##### EXTRACTED INFORMATION
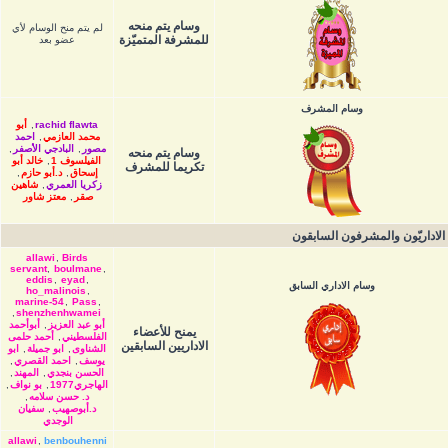
وسام يتم منحه
لم يتم منح الوسام لأي
للمشرفة المتميّزة
عضو بعد
وسام المشرف
rachid flawta
,
أبو
محمد العازمي
,
احمد
مصور
,
البادجي الأصفر
,
وسام يتم منحه
الفيلسوف 1
,
خالد أبو
تكريما للمشرف
إسحاق
,
د.أبو حازم
,
زكريا العمري
,
شاهين
صقر
,
معتز شاور
الاداريّون والمشرفون السابقون
allawi
,
Birds
servant
,
boulmane
,
eddis
,
eyad
,
وسام الاداري السابق
ho_malinois
,
marine-54
,
Pass
,
,
shenzhenhwamei
أبو عبد العزيز
,
أبوأحمد
يمنح للأعضاء
الفلسطيني
,
أحمد حلمى
الاداريين السابقين
الشناوى
,
ابو جميلة
,
ابو
يوسف
,
احمد القصري
,
الحسن بنجدي
,
المهند
,
الهاجري1977
,
بو نواف
,
د. حسن سلامه
,
د.أبوصهيب
,
سفيان
الوجدي
allawi
,
benbouhenni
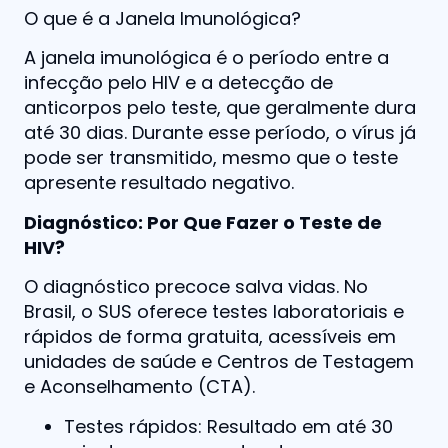
O que é a Janela Imunológica?
A janela imunológica é o período entre a
infecção pelo HIV e a detecção de
anticorpos pelo teste, que geralmente dura
até 30 dias. Durante esse período, o vírus já
pode ser transmitido, mesmo que o teste
apresente resultado negativo.
Diagnóstico: Por Que Fazer o Teste de
HIV?
O diagnóstico precoce salva vidas. No
Brasil, o SUS oferece testes laboratoriais e
rápidos de forma gratuita, acessíveis em
unidades de saúde e Centros de Testagem
e Aconselhamento (CTA).
Testes rápidos: Resultado em até 30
##########
YOUR ASSIGNMENT - Only the lines from the one containing "shenzhenhwamei" through the last line of the data belong in the copy, both included and reproduced exactly. Pictures do not.

OUTPUT -
shenzhenhwamei
أبو عبد العزيز
,
أبوأحمد
يمنح للأعضاء
الفلسطيني
,
أحمد حلمى
الاداريين السابقين
الشناوى
,
ابو جميلة
,
ابو
يوسف
,
احمد القصري
,
الحسن بنجدي
,
المهند
,
الهاجري1977
,
بو نواف
,
د. حسن سلامه
,
د.أبوصهيب
,
سفيان
الوجدي
allawi
,
benbouhenni
O que é a Janela Imunológica?
A janela imunológica é o período entre a
infecção pelo HIV e a detecção de
anticorpos pelo teste, que geralmente dura
até 30 dias. Durante esse período, o vírus já
pode ser transmitido, mesmo que o teste
apresente resultado negativo.
Diagnóstico: Por Que Fazer o Teste de
HIV?
O diagnóstico precoce salva vidas. No
Brasil, o SUS oferece testes laboratoriais e
rápidos de forma gratuita, acessíveis em
unidades de saúde e Centros de Testagem
e Aconselhamento (CTA).
Testes rápidos: Resultado em até 30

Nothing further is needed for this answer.